La non-censure temporaire est donc la tentative d’inversion du rapport de force et de domination morale qu’imposent les macronistes pour essayer en l’espace de quelques semaines de renverser les règles du jeu institutionnel, de montrer que le Parlement n’est plus dominé par la peur qu’ont les opposition de la censure ou de la dissolution, mais dynamisé par l’espace politique ouvert par la crainte qu’en ont les macronistes. Elle conduira je l’espère à dégager des majorités où, contraints par l’acceptation déjà visibles des nouveaux rapports de force, les macronistes seront dans l’obligation de redonner  à la gauche une capacité d’agir véritable.

Des victoires réelles pour la gauche que nous allons tout faire pour convertir en actes !

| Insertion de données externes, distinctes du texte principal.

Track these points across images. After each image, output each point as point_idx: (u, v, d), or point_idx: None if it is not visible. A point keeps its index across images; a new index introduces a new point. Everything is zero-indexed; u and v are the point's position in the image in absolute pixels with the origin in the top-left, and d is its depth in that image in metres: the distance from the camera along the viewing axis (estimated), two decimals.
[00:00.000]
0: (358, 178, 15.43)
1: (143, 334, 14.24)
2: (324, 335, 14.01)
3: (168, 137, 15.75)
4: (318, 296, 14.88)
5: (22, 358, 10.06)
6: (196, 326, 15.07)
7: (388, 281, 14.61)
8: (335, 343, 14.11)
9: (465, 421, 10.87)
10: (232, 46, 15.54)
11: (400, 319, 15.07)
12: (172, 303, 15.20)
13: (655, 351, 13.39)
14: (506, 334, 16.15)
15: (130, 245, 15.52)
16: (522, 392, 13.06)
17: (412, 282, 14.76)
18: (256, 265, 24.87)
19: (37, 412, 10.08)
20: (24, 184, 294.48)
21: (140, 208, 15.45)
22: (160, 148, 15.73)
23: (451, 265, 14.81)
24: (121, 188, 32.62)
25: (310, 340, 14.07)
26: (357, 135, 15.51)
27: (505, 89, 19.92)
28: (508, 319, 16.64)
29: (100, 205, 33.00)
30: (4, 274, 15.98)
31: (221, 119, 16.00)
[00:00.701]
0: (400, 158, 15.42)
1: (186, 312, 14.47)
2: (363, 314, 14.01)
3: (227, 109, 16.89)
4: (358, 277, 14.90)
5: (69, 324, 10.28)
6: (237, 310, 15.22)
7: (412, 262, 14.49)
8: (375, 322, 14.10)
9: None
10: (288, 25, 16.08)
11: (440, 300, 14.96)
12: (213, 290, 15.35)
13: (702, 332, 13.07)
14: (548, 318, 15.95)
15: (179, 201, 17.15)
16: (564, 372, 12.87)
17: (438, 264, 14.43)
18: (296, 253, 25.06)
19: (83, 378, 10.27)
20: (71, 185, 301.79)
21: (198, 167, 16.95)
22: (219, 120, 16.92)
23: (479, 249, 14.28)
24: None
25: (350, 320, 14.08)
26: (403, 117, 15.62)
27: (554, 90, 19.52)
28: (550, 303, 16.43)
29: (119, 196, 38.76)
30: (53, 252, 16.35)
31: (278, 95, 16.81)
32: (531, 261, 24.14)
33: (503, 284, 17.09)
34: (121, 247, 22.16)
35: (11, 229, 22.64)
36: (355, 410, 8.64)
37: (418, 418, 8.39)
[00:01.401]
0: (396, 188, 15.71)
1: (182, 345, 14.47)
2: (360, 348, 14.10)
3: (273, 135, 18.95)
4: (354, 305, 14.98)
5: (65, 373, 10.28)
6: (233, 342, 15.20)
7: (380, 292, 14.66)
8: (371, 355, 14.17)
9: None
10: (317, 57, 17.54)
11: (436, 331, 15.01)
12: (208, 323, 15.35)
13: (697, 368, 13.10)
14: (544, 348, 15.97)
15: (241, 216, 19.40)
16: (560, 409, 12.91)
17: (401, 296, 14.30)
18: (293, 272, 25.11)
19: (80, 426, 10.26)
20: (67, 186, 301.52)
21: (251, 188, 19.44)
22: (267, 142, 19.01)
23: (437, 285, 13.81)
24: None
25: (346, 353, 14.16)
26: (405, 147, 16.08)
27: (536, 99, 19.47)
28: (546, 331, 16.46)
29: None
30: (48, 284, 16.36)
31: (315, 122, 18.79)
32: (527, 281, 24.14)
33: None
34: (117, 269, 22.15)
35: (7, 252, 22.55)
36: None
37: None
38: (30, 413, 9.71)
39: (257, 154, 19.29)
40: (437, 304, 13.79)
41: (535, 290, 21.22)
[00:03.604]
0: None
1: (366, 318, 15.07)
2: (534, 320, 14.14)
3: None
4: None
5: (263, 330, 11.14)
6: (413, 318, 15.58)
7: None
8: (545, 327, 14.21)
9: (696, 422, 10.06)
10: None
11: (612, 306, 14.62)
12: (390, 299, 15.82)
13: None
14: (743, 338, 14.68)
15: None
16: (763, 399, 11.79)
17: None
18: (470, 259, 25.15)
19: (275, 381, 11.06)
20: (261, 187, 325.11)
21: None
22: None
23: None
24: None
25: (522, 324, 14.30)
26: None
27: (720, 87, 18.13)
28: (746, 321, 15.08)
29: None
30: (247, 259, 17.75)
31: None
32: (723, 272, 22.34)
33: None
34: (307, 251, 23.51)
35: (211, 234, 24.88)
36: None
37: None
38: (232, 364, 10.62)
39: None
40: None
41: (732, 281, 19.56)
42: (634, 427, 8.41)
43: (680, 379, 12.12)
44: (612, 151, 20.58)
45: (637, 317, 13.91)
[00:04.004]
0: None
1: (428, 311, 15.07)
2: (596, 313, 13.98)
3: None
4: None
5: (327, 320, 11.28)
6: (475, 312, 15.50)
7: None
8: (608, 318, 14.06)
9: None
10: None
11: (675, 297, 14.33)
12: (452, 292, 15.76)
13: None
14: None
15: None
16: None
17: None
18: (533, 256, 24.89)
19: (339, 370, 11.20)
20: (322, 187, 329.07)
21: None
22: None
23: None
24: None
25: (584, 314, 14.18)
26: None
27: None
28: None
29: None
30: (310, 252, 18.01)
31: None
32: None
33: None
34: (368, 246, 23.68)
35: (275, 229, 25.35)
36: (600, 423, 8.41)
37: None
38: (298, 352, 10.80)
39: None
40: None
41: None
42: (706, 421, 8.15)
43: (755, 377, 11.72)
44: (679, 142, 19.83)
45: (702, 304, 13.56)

Gageons donc que les victoires concrètes que nous obtiendrons, celle sur les retraites et toutes les autres, seront la meilleure preuve que, non seulement le PS n’a pas trahi la gauche, mais par ailleurs qu’en acceptant un compromis – ne pas censurer pendant un temps – nous avons refusé de considérer que le projet que nous portons n’était qu’un programme électoral et que nous avions également le devoir de le transformer pour l’inscrire durablement dans la loi. 

Si les macronistes venaient finalement à refuser cette logique nouvelle, alors je n’aurai aucun état d’âme à censurer tout budget ou projet de loi ultérieur qui comporterait encore un torrent d’injustices. Le gouvernement tomberait et, alors, nous repartirions devant les électeurs avec comme bilan celui d’avoir essayé de faire vivre dans l’espace public les propositions de la gauche, sans renoncer à les faire advenir ici et maintenant.